Novomatic Makes “Best and Final” Offer to Acquire Ainsworth

Novomatic  has taken another step toward acquiring Ainsworth Game Technology (AGT), keeping its previous valuation, which it described as the “best and final.”

In addition to the previously proposed scheme of arrangement, the Austrian operator announced a new cash offer to buy shares of the Australian poker machine manufacturer.

The price remains unchanged — 1 Australian dollar ($0.64) per share, representing a 35% premium over AGT’s current share price. As the offer is unconditional, Novomatic can also purchase Ainsworth shares on the open market at $1 per share or below.

Shareholder Reaction

Novomatic, which already controls 52.9% of AGT’s shares, made the new offer in response to shareholder criticism.

Kjerulf Ainsworth, son of the company’s founder Len Ainsworth and the second-largest shareholder, said the offer undervalues AGT’s U.S. assets. In his view, a fair price should be around $3 per share.

“We’d like full access to the properties for an updated valuation,” he told the Australian Financial Review in July. “A clear answer on when the properties were last valued, by whom, the assessed value and the methodology … an answer as to why the independent board about the scheme has not addressed the property valuations.”
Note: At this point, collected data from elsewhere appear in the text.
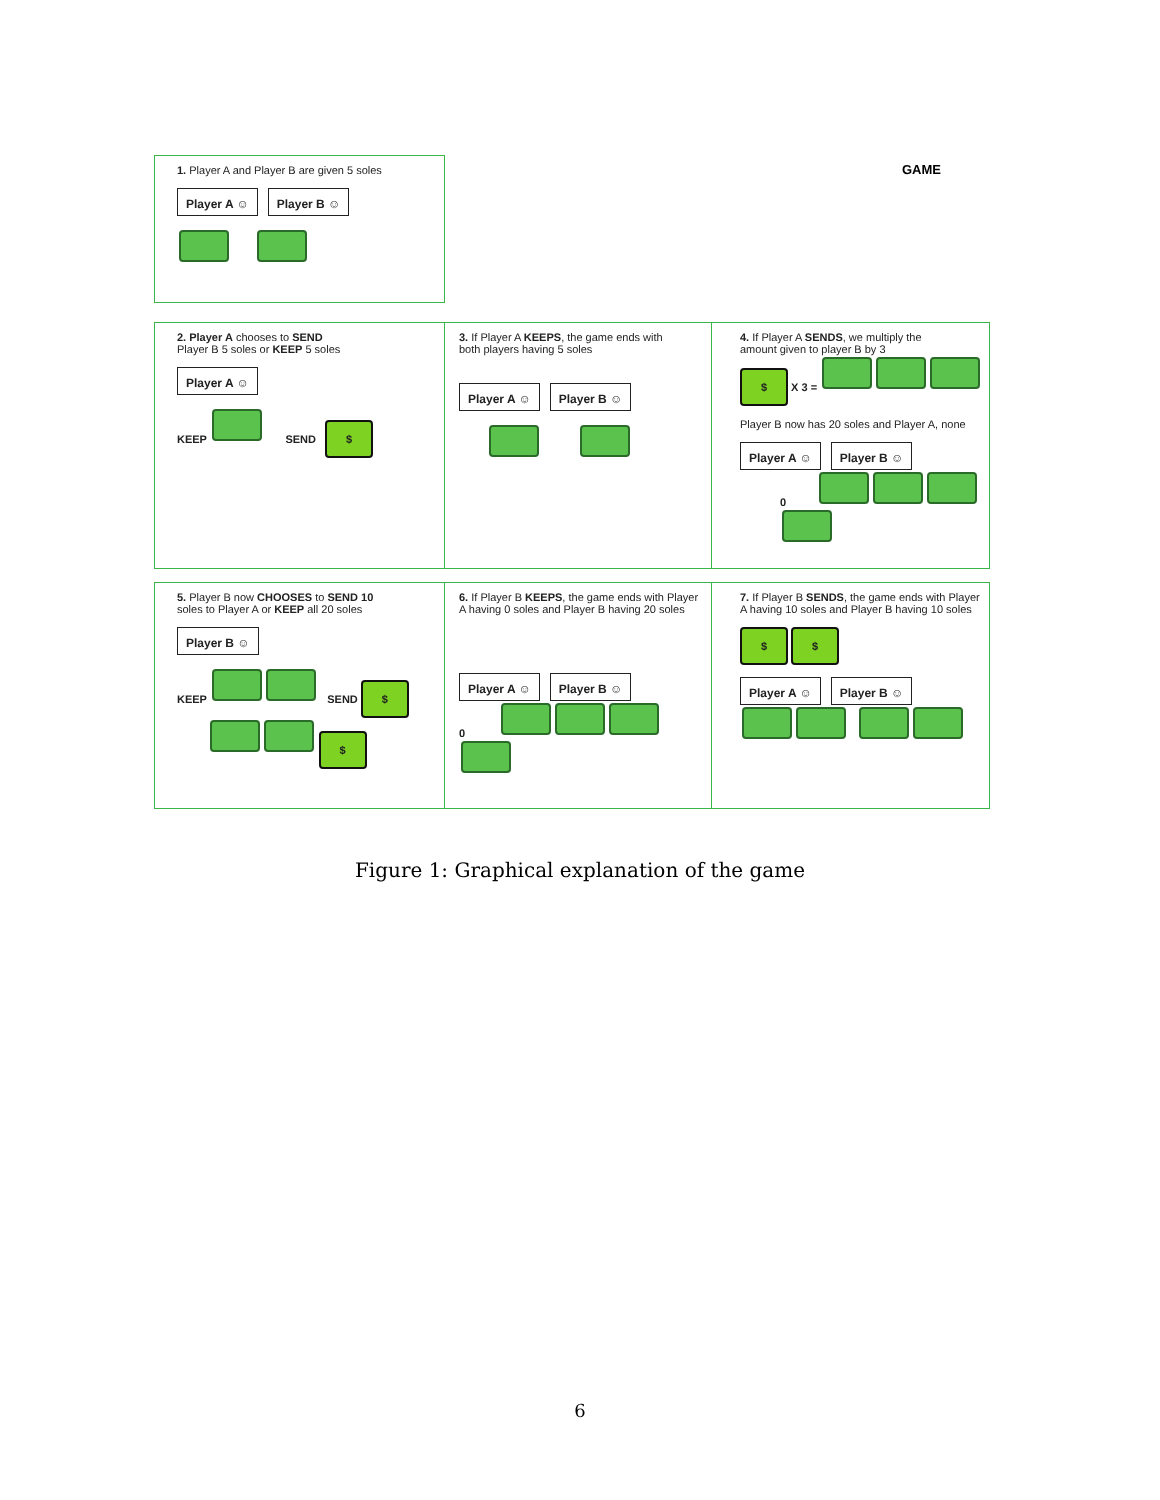1. Player A and Player B are given 5 soles
Player A ☺ Player B ☺
GAME
2. Player A chooses to SEND
Player B 5 soles or KEEP 5 soles
Player A ☺
KEEP SEND $
3. If Player A KEEPS, the game ends with
both players having 5 soles
Player A ☺ Player B ☺
4. If Player A SENDS, we multiply the
amount given to player B by 3
$ X 3 =
Player B now has 20 soles and Player A, none
Player A ☺ Player B ☺
0
5. Player B now CHOOSES to SEND 10
soles to Player A or KEEP all 20 soles
Player B ☺
KEEP SEND $
$
6. If Player B KEEPS, the game ends with Player
A having 0 soles and Player B having 20 soles
Player A ☺ Player B ☺
0
7. If Player B SENDS, the game ends with Player
A having 10 soles and Player B having 10 soles
$ $
Player A ☺ Player B ☺
Figure 1: Graphical explanation of the game
6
Other AGT shareholders, including Allan Gray, Spheria Asset Management, and Kanen Wealth Management, expressed dissatisfaction with the offer, noting that it undervalues the company.

Novomatic acknowledged that a “small number of shareholders” did not support the scheme but emphasized that providing the option to sell shares under the takeover offer leaves the decision in the hands of individual AGT shareholders.
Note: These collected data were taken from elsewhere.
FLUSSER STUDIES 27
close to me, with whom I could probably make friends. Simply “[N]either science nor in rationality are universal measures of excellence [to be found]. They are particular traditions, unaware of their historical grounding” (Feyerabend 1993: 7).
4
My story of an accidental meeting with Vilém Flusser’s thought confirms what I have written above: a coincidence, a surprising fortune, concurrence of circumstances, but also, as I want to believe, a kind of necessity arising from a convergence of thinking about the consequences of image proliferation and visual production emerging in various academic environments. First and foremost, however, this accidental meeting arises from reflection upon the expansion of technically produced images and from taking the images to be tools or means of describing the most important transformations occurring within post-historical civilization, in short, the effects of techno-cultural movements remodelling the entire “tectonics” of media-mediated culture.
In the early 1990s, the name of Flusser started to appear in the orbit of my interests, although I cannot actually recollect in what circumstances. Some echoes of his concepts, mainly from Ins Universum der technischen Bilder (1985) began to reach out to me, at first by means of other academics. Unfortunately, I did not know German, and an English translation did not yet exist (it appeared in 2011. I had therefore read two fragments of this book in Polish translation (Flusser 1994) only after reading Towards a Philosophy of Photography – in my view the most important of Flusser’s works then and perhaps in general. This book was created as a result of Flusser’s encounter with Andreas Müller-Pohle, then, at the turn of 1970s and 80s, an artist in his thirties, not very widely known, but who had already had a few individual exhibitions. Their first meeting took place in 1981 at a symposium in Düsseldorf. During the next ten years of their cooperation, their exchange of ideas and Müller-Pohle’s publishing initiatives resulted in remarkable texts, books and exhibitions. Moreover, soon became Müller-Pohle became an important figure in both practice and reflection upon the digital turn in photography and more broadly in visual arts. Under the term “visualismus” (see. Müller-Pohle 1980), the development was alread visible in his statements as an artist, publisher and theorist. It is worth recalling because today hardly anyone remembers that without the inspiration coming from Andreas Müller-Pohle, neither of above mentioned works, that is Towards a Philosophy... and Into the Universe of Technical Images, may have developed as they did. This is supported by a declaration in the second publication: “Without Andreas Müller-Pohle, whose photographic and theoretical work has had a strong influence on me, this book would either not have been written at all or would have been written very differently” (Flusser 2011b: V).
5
“Novomatic’s unconditional takeover offer provides instant liquidity to all Ainsworth shareholders and allows each shareholder to make their own decision regarding the offer, regardless of the outcome of the scheme meeting,” said Novomatic Board Member Stefan Krenn.

AGT’s independent board committee has backed the offers and recommended that shareholders accept both, in the absence of a superior proposal.

Next Steps

A shareholders’ meeting to vote on the scheme of arrangement is scheduled for 29 August, although Novomatic expects AGT may apply to the court to postpone the meeting in light of the new offer.
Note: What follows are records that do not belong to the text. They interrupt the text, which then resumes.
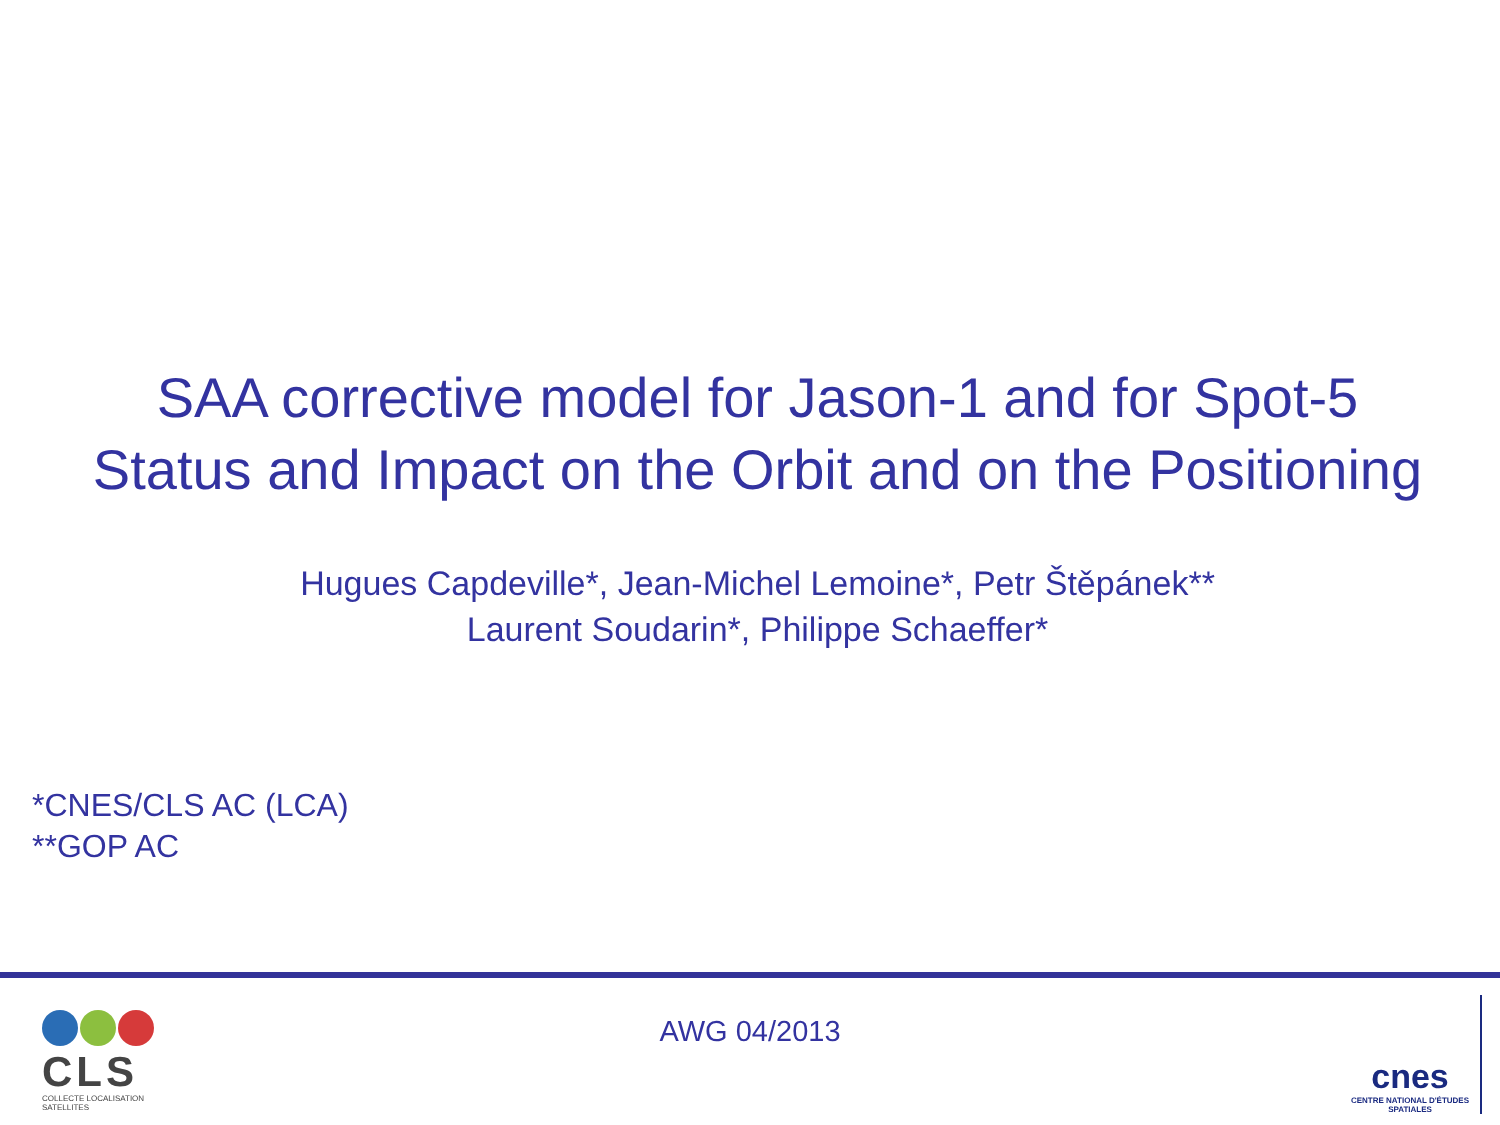SAA corrective model for Jason-1 and for Spot-5
Status and Impact on the Orbit and on the Positioning
Hugues Capdeville*, Jean-Michel Lemoine*, Petr Štěpánek**
Laurent Soudarin*, Philippe Schaeffer*
*CNES/CLS AC (LCA)
**GOP AC
CLS
COLLECTE LOCALISATION SATELLITES
AWG 04/2013
cnes
CENTRE NATIONAL D'ÉTUDES SPATIALES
If shareholders do not approve the scheme, Novomatic has stated its intention to take a more active role in managing its stake in Ainsworth.

Planned measures include increasing Novomatic’s representation on AGT’s board by appointing a fifth director from the company, as well as conducting a strategic review of AGT’s operations.

Additionally, Novomatic has announced plans to delist AGT from the ASX if its stake exceeds 75%.